■ **Zu erledigende Aufgabe**: Setze den Text über die Saatkrähenkolonien in Bad Aibling im Anschluss an seinen letzten Satz fort.

■ **Zu untersuchender Text**:

Sie sind wieder da: In immer mehr Bereichen bevölkern Saatkrähenkolonien Bad Aibling. Ihr lautstarker Austausch untereinander lässt keine ruhige Minute zu. Und: Sie koten den halben Kurpark voll. Um Abhilfe zu schaffen, hat die Stadt rechtlich wenig Möglichkeiten. Eine davon will sie aber nun nutzen.

Bad Aibling – Morgens, 4.15 Uhr, klappen, besser gesagt knallen in der Madau und in weiteren Aiblinger Stadtvierteln die Fenster zu: „Um diese Uhrzeit geht es meist mit dem Lärm los“, sagt Rudi Gebhart, dessen Zuhause von zwei Seiten beschallt wird. Seit rund drei Jahren lebt das ganze Quartier zu dieser Jahreszeit Seite an Seite mit Scharen von Saatkrähen, deren Lärm zeitweise ohrenbetäubend ist.

■ **Bereitgestellte Einträge**:
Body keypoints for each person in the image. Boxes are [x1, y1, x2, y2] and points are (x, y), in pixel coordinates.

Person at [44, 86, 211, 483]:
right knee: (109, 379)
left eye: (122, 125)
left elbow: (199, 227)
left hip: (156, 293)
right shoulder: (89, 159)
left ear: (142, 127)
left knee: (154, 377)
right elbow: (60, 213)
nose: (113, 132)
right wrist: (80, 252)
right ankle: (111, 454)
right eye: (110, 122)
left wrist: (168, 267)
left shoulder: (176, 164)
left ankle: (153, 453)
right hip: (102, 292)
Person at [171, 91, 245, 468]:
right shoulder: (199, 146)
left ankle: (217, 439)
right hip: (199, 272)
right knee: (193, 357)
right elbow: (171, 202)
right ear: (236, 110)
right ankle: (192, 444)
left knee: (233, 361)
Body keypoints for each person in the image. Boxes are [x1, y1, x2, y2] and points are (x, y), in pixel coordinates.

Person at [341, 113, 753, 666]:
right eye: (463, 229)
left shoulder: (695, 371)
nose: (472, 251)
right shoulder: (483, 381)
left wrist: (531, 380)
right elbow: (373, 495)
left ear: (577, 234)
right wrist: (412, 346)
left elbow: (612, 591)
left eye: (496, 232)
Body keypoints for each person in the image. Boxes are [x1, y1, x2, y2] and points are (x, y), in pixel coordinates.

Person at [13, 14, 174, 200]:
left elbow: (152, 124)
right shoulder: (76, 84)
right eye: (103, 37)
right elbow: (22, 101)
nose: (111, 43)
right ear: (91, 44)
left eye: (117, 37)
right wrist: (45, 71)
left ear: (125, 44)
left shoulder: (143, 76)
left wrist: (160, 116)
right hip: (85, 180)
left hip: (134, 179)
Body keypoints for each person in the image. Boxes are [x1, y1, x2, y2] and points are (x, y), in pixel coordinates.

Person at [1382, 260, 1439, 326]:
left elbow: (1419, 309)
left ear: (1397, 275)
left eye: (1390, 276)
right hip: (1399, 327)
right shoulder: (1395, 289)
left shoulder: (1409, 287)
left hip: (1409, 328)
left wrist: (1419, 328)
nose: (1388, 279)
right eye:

■ **Ergebnis der Aufgabe**:
Eine Flucht beispielsweise in den Kurpark, eigentlich ausgewiesen als Ort der Ruhe und Erholung mitten in der Stadt, hilft da auch nichts mehr. Denn auch dort hört man die schwarzgefiederten Gesellen schon von Weitem, die sich in den hohen Bäumen tummeln und häuslich einrichten, um hoch oben den Nachwuchs auszubrüten und großzuziehen. Auch die Mitarbeiter der Kur- und Touristinformation schließen da entnervt das Fenster.

Der Landesbund für Vogelschutz Rosenheim hat die Anzahl der Saatkrähen-Brutpaare in den vergangenen Jahren auch für Bad Aibling dokumentiert.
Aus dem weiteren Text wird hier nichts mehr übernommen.